Kim Eun-young (born May 25, 1990), known by her stage name Cheetah (), is a South Korean rapper. Cheetah rose to fame as the winner on the TV competition Unpretty Rapstar. She debuted in 2010 with the song "Stop (Money Can't Buy Me Love)" as a part of the duo Blacklist and was signed under C9 Entertainment. In April 2020, she left C9 Entertainment, which she belonged to from her debut, and founded the one-person agency, Ceuda Entertainment.

Career
Before debuting in the music industry, Cheetah originally performed as an underground rapper on the streets after dropping out of high school. However, in July 2010 she officially debuted with the song "Stop (Money Can't Buy Me Love)" as a part of the hip-hop duo, Blacklist. With fellow member Lucy, the duo released two songs, "Nothing Lasts Forever" and "Stop". However, the group disbanded shortly afterwards.

Excerpted data>

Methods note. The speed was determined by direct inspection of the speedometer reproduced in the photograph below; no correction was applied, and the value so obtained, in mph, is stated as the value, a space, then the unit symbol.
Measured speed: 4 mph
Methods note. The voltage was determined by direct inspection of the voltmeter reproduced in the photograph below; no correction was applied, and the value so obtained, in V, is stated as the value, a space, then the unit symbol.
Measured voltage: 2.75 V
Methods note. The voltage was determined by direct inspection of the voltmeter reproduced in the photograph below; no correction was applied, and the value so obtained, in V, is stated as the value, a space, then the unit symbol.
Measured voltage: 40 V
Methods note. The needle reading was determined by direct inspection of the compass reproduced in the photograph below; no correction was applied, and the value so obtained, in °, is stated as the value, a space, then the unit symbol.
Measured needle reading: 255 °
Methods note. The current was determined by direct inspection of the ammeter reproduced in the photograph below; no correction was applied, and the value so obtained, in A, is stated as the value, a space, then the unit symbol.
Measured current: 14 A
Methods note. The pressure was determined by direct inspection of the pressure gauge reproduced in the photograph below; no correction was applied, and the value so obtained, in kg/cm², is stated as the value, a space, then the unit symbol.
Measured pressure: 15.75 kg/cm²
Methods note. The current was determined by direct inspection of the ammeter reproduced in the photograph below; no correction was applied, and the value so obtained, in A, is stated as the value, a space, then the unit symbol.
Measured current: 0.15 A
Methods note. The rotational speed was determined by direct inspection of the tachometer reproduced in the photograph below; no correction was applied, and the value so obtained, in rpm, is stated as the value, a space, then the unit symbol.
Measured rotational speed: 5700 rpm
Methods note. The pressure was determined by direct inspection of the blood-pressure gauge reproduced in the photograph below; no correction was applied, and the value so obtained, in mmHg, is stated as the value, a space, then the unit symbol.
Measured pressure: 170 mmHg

Your tasks>
(a) Can you reproduce the stretch of the Cheetah biography from "Kim Eun-young (born" through "agency, Ceuda Entertainment."?
(b) Answer these about the Cheetah biography:
(i) What is the rapper's birth name?
(ii) What agency did she found in April 2020?
(iii) Who was her fellow member in Blacklist?
The rows are from a separate source.

Per-task answers>
(a)
Kim Eun-young (born May 25, 1990), known by her stage name Cheetah (), is a South Korean rapper. Cheetah rose to fame as the winner on the TV competition Unpretty Rapstar. She debuted in 2010 with the song "Stop (Money Can't Buy Me Love)" as a part of the duo Blacklist and was signed under C9 Entertainment. In April 2020, she left C9 Entertainment, which she belonged to from her debut, and founded the one-person agency, Ceuda Entertainment.

(b)
(i) Kim Eun-young
(ii) Ceuda Entertainment, a one-person agency
(iii) Lucy